The research was led by a multidisciplinary team which included King’s College London’s Matthew Fish, a PhD student and Professor Manu Shankar-Hari, who is a consultant in critical care medicine at Guy’s and St Thomas’ and an NIHR clinician scientist. Dr Richard Ellis, head of the NIHR Guy’s and St Thomas’ Biomedical Research Centre’s cutting-edge Flow Cytometry platform, and his team also contributed to this research published in British Journal of Anaesthesia.

It is recognised that critically ill patients have rapidly changing immune responses to infection and tissue injury (immune trajectory). If the path of a patient’s immune response can be identified accurately, then treatments that stimulate or depress the immune system can be timed to mirror the dominant immune signal at distinct stages of critical illness. This is called immunomodulation.

Due to the rapid changes in the immune responses of critically ill patients over time, clinical scientists are presented with major challenges when carrying out research in this area. This is particularly relevant to sepsis, where the natural immune system is profoundly altered and there is currently no standardised system for immune phenotyping. Immune phenotyping uses antibodies to identify cells based on the types of antigens or markers on the surface of the cells, and is a process used to help diagnose diseases. When carrying out the research scientists must also be able to successfully separate the signal for illness specific changes from inter experimental variations in the study. Only when these challenges are addressed alongside the poorly characterised yet rapidly changing sepsis specific immune trajectory, will allow optimal immunomodulation.

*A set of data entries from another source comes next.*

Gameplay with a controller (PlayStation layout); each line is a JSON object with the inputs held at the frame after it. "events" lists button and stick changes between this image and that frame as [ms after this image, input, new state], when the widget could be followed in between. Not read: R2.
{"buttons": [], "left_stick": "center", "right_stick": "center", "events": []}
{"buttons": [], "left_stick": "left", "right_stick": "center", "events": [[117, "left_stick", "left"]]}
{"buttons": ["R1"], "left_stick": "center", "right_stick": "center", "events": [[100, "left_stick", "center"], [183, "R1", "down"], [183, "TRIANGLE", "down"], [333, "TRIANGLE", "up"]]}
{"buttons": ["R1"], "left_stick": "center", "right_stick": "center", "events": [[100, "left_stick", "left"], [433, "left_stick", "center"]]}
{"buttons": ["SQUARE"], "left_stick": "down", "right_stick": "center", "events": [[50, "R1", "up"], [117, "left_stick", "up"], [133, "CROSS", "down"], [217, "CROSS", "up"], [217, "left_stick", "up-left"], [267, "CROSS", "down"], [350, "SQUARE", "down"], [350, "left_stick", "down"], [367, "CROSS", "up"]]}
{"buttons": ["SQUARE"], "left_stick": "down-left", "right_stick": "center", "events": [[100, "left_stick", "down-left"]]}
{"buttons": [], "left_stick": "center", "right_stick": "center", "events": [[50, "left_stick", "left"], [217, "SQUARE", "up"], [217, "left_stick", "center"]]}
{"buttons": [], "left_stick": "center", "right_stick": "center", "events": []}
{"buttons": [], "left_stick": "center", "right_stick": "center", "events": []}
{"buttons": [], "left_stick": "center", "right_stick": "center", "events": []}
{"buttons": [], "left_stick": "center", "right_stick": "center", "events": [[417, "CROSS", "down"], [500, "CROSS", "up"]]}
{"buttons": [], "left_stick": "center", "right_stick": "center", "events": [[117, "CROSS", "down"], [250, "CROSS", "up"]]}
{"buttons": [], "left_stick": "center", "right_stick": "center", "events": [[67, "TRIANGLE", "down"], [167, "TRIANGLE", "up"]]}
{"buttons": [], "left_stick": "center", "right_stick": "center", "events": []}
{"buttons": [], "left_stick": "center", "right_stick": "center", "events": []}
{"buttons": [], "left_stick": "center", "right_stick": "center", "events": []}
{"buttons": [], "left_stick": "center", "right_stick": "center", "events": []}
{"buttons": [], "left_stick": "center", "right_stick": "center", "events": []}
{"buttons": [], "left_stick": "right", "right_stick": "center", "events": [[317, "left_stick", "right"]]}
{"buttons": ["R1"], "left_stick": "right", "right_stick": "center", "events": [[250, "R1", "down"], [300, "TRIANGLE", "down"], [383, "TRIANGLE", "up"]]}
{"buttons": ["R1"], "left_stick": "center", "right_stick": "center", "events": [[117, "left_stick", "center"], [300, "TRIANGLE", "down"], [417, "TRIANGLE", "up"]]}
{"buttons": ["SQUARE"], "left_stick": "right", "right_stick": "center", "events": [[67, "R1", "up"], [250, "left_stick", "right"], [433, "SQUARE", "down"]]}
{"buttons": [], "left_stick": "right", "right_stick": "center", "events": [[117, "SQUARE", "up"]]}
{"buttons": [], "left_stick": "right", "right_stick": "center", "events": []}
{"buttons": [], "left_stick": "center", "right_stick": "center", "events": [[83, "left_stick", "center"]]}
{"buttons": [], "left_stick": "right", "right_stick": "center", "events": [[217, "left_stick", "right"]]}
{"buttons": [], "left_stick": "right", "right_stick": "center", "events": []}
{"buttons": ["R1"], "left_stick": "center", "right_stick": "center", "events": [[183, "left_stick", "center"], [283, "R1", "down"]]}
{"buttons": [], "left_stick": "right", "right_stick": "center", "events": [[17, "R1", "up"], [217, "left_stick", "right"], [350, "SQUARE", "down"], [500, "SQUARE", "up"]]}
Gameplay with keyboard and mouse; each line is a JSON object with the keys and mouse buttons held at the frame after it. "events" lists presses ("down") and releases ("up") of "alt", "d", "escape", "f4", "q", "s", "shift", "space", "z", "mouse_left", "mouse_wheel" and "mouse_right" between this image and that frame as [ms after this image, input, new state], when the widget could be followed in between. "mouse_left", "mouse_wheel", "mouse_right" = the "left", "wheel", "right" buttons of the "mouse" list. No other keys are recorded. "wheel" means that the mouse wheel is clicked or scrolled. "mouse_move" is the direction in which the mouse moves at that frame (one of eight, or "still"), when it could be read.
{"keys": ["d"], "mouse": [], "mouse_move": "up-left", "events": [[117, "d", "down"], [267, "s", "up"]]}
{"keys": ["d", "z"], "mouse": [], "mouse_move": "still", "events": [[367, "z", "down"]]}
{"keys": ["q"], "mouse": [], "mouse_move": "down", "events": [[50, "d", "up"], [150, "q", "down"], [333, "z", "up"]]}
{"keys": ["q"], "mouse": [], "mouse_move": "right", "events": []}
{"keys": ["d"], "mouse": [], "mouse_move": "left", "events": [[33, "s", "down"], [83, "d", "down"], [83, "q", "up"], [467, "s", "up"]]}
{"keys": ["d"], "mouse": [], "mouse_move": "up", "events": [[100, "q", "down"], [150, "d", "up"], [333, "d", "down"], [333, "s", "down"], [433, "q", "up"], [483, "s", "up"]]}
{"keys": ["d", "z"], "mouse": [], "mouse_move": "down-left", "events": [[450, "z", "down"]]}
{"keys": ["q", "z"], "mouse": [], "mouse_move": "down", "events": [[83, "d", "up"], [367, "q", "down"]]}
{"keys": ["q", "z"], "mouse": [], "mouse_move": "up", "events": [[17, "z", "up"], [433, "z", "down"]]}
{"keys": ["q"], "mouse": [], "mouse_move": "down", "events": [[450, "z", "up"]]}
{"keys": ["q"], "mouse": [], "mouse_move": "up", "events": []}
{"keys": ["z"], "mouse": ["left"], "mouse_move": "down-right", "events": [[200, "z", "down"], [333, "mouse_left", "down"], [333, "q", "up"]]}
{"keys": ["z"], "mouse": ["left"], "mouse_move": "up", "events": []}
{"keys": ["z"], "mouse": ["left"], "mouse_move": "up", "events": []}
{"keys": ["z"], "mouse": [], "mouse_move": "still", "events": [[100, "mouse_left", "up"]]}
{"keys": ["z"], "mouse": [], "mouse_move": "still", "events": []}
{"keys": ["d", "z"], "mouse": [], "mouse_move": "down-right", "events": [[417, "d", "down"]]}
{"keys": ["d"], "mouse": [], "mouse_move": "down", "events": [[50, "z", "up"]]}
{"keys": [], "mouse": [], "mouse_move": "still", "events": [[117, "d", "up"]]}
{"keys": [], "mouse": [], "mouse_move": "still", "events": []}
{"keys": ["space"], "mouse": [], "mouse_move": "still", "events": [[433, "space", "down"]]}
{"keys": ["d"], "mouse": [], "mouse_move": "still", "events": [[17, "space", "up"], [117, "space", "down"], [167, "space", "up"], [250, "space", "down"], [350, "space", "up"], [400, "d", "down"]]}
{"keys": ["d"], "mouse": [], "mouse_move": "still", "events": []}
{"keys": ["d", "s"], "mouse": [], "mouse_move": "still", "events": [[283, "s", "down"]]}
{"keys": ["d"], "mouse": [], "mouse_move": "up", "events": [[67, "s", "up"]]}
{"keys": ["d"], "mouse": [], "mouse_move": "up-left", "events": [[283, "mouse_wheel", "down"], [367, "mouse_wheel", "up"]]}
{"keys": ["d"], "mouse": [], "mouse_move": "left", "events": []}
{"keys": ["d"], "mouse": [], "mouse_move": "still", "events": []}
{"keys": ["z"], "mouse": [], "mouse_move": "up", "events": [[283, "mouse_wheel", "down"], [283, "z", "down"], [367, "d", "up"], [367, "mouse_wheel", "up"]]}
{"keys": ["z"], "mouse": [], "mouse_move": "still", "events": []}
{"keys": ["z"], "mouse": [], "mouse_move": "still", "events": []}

To address the challenge of inter-sample and inter experiment variability and to enable simultaneous leucocyte phenotyping to determine path of a patient’s immune response, the team developed a multiplexing approach using the stably expressed pan-leucocyte cluster of differentiation 45 (CD45) antigen as the target (referred to as barcoding), and cytometry by time of flight (CyTOF) as the phenotyping method. To address the non-standardised phenotyping challenge, the team used markers proposed in the standardised human immune phenotyping panel and included selected immune state markers that are treatment targets such as checkpoint molecules and the human leucocyte antigen DR isotype (HLADR).

By using these methods the team developed a feasible CD45 barcoding approach for standardised immune phenotyping. This allows for mapping out how the immune response will progress in critically ill patients.

Matthew Fish said: “We are extremely excited about the development of this feasible barcoding system.  Mapping out the leucocyte immune trajectory in sepsis patients will inform the next stage of our work – the development of immune phenotyping tests to provide targeted and timely immunomodulation in sepsis.”

Utilising mass cytometry with CD45 barcoding and standardised leucocyte phenotyping for immune trajectory assessment in critically ill patients was funded by the National Institute of Academic Anaesthesia (NIAA), the National Institute for Health Research (NIHR) Clinician Scientist Award to Professor Shankar-Hari and the NIHR Guy’s and St Thomas’ Biomedical Research Centre.